Work item A> In the post on the Swing breadcrumb bar for SVN repositories, which library does the SVN selector component use?
Work item B> Please continue the post on the Swing breadcrumb bar for SVN repositories, starting right after its last line.
── Excerpted passage
Swing Breadcrumb Bar for browsing remote SVN repositories
Early last year, i wrote about an outside contribution to the Flamingo component suite. Back then, Rick Jelliffe of Topologi has graciously donated his Breadcrumb Bar component under the BSD license. You can see breadcrumb bars pretty much everywhere on the web, and Vista explorer uses it as the default representation of your current location in the folder tree:
Since then, i’ve made a few simplifications and improvements to the original code, and the BreadcrumbFileSelector
component (now in org.jvnet.flamingo.bcb.core
package) provides a Vista-like file navigator bar. In addition, the latest development drop of Flamingo 2.1dev (code-named Deirdre) contains an additional core breadcrumb bar implementation that allows navigating SVN repositories (local and remote).
The implementation itself is available in the BreadcrumbSvnSelector
component (in the same package) and uses SVNKit, the pure Java Subversion client library. A sidenote before i proceed – the SVNKit license is copyleft, and if you want to use this component in your closed source, you will either have to buy a commercial SVNKit license, or replace the implementation of BreadcrumbSvnSelector.PathCallback
with another SVN library.
Let me show you how simple it is to use this component. First, you can run the demo application that allows you browsing through three remote SVN repositories, SVNKit itself, KDE and Apache:
The initial screen is empty and has a combobox in the left part of the toolbar to select the SVN repository:
Once you select the repository, the application code calls the following method on the BreadcrumbSvnSelector
component:
public void setConnectionParams(String url, String userName, String password)
────
── Supplied entries
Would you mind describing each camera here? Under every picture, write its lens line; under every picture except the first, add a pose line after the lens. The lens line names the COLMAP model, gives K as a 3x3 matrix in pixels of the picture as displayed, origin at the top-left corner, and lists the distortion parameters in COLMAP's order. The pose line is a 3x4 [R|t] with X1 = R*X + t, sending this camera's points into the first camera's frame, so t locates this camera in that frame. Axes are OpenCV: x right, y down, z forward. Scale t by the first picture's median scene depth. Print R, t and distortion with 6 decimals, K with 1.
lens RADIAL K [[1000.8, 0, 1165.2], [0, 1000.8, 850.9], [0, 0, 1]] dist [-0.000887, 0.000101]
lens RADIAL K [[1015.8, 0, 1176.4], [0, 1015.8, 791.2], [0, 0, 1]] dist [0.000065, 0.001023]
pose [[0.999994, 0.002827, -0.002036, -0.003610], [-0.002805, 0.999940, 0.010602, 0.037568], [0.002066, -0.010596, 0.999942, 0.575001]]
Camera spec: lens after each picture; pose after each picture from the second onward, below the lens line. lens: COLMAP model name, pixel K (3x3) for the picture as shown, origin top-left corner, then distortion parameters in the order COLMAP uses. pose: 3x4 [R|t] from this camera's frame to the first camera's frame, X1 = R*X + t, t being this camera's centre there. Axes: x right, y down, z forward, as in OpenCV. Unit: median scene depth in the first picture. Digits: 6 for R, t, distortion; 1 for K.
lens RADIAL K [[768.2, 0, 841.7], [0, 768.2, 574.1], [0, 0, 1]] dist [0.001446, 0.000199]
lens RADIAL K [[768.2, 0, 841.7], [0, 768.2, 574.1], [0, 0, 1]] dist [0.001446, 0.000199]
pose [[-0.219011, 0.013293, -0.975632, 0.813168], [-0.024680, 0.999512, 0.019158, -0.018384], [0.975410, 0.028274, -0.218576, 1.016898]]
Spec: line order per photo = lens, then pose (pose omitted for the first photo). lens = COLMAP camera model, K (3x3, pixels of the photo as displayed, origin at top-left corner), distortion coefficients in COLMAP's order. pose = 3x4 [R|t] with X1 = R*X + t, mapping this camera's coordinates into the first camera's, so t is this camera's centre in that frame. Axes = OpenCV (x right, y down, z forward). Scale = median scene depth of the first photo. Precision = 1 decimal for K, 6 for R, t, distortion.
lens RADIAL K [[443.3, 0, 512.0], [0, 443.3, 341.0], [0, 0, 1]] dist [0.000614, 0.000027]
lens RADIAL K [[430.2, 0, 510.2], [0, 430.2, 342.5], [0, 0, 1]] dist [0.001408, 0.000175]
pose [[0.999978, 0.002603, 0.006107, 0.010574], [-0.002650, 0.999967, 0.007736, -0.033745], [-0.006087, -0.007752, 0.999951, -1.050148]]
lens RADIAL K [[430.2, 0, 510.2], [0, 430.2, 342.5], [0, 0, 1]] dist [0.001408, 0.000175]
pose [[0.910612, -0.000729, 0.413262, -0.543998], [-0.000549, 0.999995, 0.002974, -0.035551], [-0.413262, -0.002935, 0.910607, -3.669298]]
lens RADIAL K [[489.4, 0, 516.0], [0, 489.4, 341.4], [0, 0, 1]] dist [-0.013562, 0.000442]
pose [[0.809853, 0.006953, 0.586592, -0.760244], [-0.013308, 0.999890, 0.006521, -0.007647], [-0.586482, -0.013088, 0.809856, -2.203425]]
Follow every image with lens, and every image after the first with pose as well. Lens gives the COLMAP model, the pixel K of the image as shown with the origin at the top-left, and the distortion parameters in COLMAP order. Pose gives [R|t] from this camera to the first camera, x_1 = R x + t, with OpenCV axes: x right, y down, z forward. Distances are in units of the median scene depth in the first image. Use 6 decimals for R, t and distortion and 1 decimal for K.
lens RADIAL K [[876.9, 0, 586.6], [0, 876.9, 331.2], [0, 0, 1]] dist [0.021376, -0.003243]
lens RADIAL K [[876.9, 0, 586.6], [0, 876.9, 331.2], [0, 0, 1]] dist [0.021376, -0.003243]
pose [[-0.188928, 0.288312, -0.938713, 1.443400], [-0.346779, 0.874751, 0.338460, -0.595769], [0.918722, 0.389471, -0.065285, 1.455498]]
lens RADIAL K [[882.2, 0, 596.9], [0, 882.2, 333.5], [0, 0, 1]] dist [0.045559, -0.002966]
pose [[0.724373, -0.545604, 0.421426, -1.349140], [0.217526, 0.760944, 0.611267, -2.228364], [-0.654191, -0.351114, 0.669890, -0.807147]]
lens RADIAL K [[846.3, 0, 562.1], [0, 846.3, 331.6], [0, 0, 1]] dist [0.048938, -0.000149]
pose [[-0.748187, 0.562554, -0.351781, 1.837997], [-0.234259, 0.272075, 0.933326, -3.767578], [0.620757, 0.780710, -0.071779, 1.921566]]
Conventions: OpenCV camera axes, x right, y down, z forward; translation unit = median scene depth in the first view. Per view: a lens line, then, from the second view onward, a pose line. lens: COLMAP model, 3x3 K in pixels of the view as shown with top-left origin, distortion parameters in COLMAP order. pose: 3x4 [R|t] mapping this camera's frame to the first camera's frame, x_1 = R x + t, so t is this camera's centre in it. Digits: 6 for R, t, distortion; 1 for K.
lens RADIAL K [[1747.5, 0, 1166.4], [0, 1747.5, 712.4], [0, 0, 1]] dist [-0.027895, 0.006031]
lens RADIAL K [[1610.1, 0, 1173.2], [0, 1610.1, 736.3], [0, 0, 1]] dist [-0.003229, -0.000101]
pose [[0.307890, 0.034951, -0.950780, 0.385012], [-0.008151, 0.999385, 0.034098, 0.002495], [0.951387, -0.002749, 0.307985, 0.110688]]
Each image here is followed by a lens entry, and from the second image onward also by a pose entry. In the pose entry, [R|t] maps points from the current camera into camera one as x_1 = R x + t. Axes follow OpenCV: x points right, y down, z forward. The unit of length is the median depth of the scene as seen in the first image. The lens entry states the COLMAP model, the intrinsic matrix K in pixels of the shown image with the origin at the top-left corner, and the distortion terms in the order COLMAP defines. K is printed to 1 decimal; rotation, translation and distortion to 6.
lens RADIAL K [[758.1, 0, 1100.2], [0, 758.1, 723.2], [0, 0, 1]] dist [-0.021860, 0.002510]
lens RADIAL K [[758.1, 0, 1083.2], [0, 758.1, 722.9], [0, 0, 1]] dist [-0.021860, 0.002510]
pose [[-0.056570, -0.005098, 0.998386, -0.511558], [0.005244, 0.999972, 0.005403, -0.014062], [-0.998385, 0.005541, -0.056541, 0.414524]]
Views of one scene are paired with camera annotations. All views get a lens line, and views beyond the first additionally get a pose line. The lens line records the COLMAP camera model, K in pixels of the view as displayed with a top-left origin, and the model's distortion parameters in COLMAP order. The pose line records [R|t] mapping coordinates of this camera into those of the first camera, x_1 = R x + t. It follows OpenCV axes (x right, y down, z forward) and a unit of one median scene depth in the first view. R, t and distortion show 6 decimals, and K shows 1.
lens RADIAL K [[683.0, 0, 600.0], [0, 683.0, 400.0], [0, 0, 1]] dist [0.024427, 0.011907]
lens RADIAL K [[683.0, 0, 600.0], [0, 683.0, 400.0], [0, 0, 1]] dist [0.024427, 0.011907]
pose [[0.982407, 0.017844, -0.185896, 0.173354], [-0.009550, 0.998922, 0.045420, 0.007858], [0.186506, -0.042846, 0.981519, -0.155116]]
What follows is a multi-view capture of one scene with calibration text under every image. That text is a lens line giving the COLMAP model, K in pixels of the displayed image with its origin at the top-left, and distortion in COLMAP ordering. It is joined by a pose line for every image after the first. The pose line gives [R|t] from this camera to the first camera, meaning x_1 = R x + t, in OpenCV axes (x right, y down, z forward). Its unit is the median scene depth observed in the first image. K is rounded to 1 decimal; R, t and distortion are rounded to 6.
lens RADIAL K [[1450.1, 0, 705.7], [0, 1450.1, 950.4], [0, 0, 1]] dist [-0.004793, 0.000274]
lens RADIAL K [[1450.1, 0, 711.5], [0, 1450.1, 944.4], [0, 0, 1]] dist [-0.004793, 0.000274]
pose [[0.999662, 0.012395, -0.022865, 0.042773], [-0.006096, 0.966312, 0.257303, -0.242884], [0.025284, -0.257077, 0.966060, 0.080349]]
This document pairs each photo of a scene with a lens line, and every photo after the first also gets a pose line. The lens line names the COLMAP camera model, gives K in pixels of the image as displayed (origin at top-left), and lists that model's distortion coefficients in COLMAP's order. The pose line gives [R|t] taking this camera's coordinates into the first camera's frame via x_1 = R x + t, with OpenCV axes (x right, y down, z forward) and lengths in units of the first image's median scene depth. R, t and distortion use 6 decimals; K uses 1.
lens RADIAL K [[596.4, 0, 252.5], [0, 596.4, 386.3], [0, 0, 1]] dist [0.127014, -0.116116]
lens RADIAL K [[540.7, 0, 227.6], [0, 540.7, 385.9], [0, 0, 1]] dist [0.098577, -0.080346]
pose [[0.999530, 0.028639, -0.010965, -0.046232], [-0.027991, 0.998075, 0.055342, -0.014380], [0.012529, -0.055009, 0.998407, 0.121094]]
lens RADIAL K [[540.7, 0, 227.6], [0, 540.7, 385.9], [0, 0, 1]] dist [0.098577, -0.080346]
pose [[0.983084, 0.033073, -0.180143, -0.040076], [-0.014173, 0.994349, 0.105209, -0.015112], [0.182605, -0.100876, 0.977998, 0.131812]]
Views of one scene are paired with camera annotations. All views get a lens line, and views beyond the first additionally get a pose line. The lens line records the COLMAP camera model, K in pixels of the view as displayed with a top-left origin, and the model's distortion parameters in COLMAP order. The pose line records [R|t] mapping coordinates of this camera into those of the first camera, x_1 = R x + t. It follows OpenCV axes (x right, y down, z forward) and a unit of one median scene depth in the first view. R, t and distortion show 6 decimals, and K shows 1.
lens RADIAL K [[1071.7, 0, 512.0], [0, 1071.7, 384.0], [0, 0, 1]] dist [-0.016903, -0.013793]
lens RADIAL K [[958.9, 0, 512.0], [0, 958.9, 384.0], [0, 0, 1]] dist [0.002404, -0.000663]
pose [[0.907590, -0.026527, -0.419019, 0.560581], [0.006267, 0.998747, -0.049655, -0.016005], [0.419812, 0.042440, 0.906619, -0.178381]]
────
Answer box A> SVNKit, the pure Java Subversion client library.

Answer box B>
The parameters are self-explanatory, with the first one being the repository URL (can start with svn://, http://, file://
), and the last two specifying the authentication information. Once the connection has been established, the breadcrumb bar component will show the first path selector:
From this point, the component will fill the path choices on its own without any additional application code (unless you want to provide custom filtering or sorting). Nevertheless, the application needs to provide some code to react to the path change events on the breadcrumb bar. In order to do this, add a listener to the component by calling the following method:
public void addListener(BreadcrumbBarListener<String> lst)
In the listener, listen to BreadcrumbBarEvent.PATH_CHANGED
event type, retrieve the path with the getNewValue()
method of the event itself and provide application-specific logic. In the following screenshot, the right panel shows all files under the selected folder:
As i already mentioned, the application doesn’t need to provide any callback to fetch the subfolders of the selected folder – the default implementation does it automatically:
You can also switch the SVN repositories on the fly by calling the setConnectionParams
method mentioned above. There is no need to reset the breadcrumb bar path state – the component does so automatically:
To view the complete source for this test application, click here. As you will see, most of the code deals with the layout and memory load / save functionality (another feature of breadcrumb bar that is detailed in the documentation). All the hard work of connecting and browsing the repositories is done by the component itself.